* **DIRECTIONS**
Copy every line from the data below in which the string "lines" can be found.

* **DATA FOR THIS TASK**
*** Begin section ***
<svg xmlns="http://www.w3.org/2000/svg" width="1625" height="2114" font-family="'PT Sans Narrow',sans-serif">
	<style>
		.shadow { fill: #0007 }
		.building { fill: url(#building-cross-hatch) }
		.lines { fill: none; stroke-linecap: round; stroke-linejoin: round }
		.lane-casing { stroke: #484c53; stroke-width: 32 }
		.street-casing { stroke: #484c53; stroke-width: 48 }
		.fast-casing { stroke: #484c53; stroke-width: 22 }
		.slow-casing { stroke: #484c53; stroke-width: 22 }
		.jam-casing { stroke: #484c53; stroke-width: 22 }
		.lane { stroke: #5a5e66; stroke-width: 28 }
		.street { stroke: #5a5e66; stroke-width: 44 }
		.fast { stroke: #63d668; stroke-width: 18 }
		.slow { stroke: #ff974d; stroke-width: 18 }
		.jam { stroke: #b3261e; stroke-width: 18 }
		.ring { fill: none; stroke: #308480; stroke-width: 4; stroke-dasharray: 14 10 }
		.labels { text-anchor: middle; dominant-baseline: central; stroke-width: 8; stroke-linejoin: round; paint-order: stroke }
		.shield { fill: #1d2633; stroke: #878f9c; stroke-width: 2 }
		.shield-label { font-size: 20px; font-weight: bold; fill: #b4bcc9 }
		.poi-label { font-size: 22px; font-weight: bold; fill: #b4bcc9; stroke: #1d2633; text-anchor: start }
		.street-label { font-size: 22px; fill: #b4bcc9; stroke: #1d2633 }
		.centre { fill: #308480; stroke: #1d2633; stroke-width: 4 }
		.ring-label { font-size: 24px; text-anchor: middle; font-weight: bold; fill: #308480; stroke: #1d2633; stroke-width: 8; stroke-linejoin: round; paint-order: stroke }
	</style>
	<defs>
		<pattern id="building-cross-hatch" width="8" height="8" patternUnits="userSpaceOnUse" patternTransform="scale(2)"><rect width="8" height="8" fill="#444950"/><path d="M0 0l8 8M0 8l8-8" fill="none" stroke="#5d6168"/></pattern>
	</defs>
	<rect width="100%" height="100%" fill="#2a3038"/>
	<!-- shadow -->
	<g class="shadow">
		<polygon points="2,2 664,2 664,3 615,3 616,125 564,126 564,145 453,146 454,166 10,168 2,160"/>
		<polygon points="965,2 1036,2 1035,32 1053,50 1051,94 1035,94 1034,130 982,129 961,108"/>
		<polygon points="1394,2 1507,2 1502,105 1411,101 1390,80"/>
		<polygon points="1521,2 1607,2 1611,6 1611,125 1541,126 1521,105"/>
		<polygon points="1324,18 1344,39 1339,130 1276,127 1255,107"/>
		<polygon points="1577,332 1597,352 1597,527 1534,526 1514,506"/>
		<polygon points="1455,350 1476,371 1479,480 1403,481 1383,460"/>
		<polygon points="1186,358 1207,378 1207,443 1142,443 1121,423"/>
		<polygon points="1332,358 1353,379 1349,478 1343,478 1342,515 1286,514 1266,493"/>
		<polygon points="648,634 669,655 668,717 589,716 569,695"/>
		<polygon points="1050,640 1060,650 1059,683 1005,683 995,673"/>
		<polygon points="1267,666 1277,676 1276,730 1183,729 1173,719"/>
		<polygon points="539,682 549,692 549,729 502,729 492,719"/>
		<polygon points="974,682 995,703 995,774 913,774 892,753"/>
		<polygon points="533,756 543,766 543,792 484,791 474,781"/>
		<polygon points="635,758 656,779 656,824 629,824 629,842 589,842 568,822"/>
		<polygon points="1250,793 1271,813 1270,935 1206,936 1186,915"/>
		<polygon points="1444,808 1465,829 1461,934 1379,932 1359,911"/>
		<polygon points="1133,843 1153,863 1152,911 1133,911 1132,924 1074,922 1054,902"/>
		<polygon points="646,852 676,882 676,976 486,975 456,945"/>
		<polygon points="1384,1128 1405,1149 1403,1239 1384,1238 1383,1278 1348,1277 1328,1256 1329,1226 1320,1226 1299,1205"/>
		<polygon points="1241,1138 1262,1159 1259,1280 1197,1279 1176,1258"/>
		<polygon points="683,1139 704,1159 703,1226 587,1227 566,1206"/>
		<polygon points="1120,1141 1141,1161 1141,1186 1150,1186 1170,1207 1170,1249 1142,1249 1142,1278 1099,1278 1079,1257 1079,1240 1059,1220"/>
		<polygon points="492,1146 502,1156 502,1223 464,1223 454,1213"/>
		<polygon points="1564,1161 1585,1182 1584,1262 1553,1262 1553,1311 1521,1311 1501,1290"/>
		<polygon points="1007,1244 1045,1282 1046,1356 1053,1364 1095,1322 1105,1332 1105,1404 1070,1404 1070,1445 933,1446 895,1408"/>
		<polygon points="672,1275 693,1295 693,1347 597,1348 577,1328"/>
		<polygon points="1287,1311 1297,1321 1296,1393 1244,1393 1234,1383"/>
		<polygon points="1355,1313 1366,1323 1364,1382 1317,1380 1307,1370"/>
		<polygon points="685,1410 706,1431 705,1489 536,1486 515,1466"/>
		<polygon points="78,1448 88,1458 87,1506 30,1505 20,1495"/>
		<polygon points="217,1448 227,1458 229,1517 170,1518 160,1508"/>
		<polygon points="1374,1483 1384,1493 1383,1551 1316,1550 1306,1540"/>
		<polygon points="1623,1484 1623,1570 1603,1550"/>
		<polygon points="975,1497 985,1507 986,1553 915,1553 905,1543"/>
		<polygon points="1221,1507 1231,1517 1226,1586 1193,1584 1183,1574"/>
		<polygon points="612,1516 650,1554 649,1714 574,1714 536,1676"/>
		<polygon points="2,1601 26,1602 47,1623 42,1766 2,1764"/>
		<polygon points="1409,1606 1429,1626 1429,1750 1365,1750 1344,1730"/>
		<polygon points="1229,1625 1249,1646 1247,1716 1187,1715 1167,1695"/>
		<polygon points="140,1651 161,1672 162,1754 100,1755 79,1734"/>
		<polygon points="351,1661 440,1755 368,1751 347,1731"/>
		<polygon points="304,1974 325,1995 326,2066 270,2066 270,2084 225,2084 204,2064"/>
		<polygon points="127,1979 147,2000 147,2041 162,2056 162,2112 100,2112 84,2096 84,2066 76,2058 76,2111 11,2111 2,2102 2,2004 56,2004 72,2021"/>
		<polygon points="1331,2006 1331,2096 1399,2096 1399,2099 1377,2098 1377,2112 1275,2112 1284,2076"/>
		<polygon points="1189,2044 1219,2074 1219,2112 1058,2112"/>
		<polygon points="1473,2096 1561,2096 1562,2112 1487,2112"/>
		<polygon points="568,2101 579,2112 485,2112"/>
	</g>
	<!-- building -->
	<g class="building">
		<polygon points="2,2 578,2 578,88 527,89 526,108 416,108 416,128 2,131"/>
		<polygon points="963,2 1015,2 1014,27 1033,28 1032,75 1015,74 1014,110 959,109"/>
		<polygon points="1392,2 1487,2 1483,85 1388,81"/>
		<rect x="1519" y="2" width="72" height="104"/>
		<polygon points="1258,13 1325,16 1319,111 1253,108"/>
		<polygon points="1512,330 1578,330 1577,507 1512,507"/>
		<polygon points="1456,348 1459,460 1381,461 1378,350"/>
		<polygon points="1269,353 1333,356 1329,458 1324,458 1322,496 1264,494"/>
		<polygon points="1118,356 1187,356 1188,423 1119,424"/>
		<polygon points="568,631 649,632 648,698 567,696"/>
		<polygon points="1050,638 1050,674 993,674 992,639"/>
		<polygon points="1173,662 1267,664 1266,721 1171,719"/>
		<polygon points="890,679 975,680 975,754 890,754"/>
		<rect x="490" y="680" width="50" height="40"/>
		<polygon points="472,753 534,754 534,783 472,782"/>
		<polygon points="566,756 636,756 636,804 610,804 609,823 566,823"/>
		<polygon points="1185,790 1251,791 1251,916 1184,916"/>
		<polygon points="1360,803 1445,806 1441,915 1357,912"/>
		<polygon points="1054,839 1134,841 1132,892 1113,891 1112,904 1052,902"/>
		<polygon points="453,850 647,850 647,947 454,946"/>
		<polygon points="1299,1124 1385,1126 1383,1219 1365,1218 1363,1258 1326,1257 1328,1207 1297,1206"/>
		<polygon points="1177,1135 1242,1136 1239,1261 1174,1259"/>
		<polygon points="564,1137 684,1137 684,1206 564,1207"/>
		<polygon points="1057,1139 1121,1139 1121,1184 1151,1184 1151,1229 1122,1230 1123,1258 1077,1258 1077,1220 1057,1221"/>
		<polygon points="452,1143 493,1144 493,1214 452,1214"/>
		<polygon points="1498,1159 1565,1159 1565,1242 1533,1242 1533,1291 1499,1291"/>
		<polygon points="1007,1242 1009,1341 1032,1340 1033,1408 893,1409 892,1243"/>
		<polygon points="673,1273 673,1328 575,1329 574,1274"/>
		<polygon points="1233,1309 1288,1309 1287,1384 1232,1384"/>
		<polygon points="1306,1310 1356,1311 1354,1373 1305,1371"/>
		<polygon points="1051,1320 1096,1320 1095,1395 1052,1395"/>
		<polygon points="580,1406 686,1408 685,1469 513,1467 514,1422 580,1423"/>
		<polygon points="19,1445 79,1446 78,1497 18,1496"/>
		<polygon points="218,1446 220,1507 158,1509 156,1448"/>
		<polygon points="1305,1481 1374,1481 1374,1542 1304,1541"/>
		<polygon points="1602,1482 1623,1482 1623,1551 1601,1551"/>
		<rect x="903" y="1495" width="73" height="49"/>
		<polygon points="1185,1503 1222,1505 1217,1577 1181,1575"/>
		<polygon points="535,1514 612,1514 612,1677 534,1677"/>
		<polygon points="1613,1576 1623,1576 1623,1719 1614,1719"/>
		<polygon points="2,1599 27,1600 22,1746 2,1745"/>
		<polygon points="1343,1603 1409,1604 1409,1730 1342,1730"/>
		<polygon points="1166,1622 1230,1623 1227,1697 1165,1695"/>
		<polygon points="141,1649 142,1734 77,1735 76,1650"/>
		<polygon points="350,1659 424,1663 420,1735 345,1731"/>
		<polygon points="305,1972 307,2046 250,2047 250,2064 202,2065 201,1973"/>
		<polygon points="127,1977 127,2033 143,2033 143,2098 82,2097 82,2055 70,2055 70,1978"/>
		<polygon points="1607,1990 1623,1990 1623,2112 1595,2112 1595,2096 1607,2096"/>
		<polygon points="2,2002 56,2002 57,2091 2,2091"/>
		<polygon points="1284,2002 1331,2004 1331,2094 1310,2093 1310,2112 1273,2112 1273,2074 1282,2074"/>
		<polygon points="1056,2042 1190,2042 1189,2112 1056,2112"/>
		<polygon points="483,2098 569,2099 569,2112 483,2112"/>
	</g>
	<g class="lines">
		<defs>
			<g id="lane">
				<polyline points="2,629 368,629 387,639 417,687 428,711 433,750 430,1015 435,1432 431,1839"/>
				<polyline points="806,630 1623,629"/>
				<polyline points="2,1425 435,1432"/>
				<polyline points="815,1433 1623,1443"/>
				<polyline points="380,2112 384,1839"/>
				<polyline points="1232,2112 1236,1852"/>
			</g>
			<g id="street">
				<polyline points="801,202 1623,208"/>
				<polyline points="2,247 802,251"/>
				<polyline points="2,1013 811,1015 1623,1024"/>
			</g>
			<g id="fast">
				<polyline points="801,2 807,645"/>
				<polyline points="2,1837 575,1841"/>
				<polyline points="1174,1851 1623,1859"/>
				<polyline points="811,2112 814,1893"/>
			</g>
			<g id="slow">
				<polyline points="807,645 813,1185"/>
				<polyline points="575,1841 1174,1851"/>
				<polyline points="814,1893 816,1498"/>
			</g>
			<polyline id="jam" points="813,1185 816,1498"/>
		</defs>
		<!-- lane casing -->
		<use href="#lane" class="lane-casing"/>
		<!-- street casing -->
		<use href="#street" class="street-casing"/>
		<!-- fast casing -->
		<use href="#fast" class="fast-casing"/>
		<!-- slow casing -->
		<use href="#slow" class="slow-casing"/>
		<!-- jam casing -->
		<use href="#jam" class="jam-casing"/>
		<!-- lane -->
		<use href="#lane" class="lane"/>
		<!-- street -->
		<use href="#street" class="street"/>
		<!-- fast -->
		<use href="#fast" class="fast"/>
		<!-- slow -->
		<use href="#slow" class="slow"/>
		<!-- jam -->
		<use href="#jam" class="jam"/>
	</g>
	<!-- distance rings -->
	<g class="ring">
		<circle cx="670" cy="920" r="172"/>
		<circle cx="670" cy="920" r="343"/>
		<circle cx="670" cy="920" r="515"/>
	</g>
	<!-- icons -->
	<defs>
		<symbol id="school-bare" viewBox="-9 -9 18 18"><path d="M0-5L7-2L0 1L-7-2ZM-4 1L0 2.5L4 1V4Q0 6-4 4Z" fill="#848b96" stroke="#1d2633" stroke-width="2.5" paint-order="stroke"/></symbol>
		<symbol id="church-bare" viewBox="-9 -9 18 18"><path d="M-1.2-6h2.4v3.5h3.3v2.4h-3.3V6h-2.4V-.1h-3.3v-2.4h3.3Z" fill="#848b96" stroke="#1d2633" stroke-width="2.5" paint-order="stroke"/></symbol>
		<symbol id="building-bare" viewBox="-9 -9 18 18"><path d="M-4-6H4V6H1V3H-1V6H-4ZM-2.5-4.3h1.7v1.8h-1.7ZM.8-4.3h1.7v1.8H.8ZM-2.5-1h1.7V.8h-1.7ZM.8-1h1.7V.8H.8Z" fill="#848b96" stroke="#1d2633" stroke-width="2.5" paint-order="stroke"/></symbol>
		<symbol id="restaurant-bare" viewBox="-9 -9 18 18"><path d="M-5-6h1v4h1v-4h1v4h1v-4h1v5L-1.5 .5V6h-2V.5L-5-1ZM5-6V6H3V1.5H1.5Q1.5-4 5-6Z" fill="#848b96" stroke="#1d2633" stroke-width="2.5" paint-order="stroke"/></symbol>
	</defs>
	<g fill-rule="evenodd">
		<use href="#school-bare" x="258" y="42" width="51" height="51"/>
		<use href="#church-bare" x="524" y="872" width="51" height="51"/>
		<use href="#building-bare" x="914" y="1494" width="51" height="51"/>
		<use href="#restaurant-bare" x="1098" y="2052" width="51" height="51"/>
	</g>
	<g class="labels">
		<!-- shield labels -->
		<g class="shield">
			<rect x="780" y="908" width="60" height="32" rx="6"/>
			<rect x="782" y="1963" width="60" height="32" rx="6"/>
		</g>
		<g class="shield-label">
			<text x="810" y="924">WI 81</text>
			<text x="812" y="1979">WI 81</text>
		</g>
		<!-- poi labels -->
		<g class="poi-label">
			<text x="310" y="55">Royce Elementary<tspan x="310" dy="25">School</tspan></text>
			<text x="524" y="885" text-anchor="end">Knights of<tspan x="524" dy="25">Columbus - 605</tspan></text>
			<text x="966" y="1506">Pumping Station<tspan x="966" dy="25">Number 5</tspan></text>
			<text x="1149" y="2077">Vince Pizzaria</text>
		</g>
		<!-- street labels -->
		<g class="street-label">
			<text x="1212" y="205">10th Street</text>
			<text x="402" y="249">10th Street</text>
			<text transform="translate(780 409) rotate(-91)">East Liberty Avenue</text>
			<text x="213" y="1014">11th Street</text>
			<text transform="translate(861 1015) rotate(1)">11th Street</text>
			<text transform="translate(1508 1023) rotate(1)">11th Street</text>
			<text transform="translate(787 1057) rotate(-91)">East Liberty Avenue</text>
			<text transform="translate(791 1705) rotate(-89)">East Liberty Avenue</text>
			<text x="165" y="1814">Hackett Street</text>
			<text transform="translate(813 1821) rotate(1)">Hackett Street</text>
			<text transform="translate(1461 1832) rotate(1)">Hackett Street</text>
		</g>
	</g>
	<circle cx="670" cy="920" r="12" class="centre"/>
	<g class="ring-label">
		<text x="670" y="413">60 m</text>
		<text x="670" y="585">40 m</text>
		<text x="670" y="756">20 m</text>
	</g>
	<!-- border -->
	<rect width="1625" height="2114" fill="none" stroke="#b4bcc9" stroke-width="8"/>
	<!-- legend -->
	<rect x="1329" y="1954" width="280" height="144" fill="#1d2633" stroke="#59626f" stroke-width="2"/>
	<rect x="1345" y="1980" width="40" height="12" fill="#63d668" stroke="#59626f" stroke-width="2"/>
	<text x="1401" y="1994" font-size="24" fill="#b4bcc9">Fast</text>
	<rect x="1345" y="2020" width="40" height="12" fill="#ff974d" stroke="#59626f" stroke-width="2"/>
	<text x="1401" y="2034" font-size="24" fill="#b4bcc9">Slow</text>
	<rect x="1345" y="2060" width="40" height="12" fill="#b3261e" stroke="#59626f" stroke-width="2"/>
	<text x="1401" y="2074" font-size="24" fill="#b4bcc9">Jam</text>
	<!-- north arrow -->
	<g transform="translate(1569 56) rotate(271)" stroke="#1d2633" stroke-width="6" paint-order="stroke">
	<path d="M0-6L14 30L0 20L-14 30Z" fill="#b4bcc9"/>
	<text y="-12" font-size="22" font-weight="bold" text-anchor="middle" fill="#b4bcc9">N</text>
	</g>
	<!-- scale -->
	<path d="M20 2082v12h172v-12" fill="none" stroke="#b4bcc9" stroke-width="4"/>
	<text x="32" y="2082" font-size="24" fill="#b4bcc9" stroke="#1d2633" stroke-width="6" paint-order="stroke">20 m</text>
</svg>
*** End section ***
* **ANSWER AREA**
		.lines { fill: none; stroke-linecap: round; stroke-linejoin: round }
	<g class="lines">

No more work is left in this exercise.